SRE Interview Prep Plan (Week 2)

Oct 12, 2023

Week 1: Fundamentals of SRE
Week 2: Automation & Scripting (This post)
Week 3: Monitoring, Logging, and Alerting
Week 4: Incident Management Lifecycle
Week 5: Scalability, Performance, & System Design
Week 6: Mock Interviews and Revision

As we step into the second week of our 6-Week SRE Interview Preparation Plan, it’s time to build upon the solid foundation laid during the first week. Week 1 was your initiation into the core essence of Site Reliability Engineering (SRE), where you navigated through the fundamentals of Linux/Unix systems and networking. You’ve grasped the basics, now it's time to answer a question know with the SRE community:

To Leetcode or not to Leetcode? That is the Question.

Leetcode's relevance often depends on the specific companies you're interviewing with. It's recommended to begin with Leetcode's easy to medium levels. Python is a favored choice due to its user-friendliness and widespread popularity.

This week is dedicated to providing you with the skills and knowledge to automate routine tasks, create scripts to solve complex problems, and manage infrastructure as code. As we look at scripting languages like Python and Bash, and explore the various Infrastructure as Code (IaC) platforms like OpenTofu and Ansible, you'll discover how automation forms the backbone of SRE's capability to manage large-scale, reliable services. The upcoming days are going to be a blend of learning, practicing, and grokking the art of automation and scripting.
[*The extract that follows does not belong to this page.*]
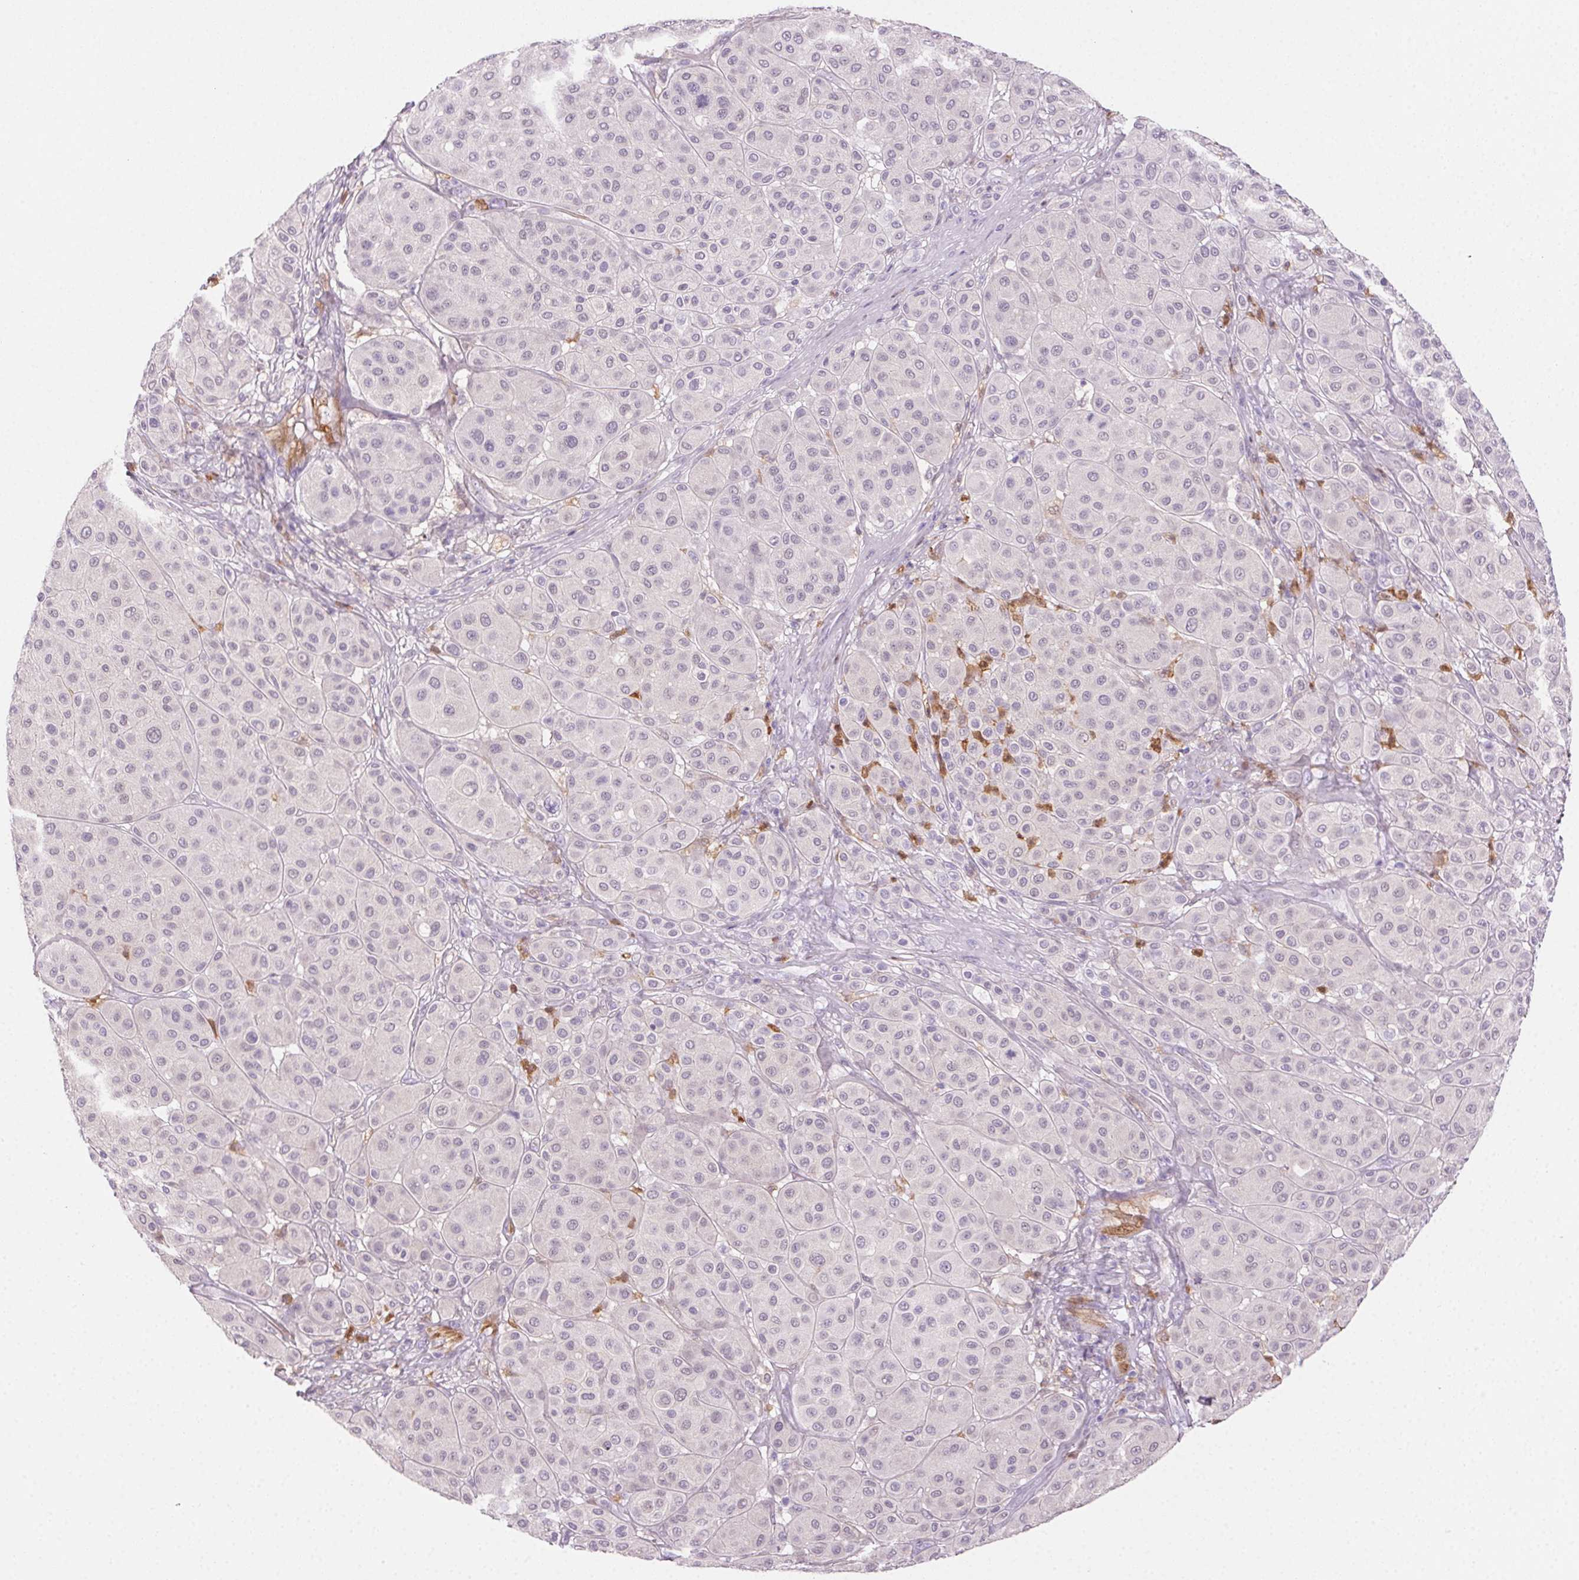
{"staining": {"intensity": "negative", "quantity": "none", "location": "none"}, "tissue": "melanoma", "cell_type": "Tumor cells", "image_type": "cancer", "snomed": [{"axis": "morphology", "description": "Malignant melanoma, Metastatic site"}, {"axis": "topography", "description": "Smooth muscle"}], "caption": "IHC of human malignant melanoma (metastatic site) shows no staining in tumor cells.", "gene": "TMEM45A", "patient": {"sex": "male", "age": 41}}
Each day of this week brings you one step closer to not only acing your SRE interviews but also becoming the SRE who can leverage code & infrastructure to perfect systems reliability.

Days 1-3: Introduction to Automation, Scripting

Automation and scripting are fundamental to the Site Reliability Engineering (SRE) practice, providing several significant benefits:

Reducing Toil: automation significantly reduces toil, which is the repetitive and mundane work that SREs might otherwise have to perform manually. By automating routine tasks, SREs can spend more time on strategic, high-impact projects.
Enhancing Reliability: automation ensures that processes are carried out consistently and accurately, reducing the likelihood of human error, which in turn enhances the reliability of systems.
Increasing Efficiency: scripting allows for the rapid execution of tasks that might take a human operator much longer to perform manually. This increases operational efficiency and allows for faster response times, especially during incidents.
Scaling Operations: as systems grow in size and complexity, manual operations become unsustainable. Automation and scripting enable SREs to manage large-scale, complex systems effectively.
Improving Incident Management: automated monitoring, alerting, and remediation scripts help in quicker detection and resolution of incidents, minimizing downtime and improving system availability.
Infrastructure as Code (IaC): automation enables the practice of IaC, allowing SREs to manage infrastructure using code and automation tools, which ensures consistent and repeatable deployments.
Enhancing Security: automated processes can enforce security best practices consistently across the infrastructure, reducing the risk of security breaches.
Providing Measurement and Monitoring: automation tools provide better tracking, logging, and monitoring of system events and changes, which is crucial for post-incident reviews and continuous improvement.
Accelerating Development and Deployment: automation and scripting streamline the deployment process, making it faster and more reliable, which in turn supports more rapid development cycles.
Facilitating Continuous Improvement: automation provides a framework for continuously measuring, monitoring, and improving system performance and reliability, aligning with the SRE principle of continuous improvement.
Knowledge Sharing and Collaboration: scripts and automation tools encapsulate knowledge about system management and operations, facilitating knowledge sharing and collaboration among SREs and other teams.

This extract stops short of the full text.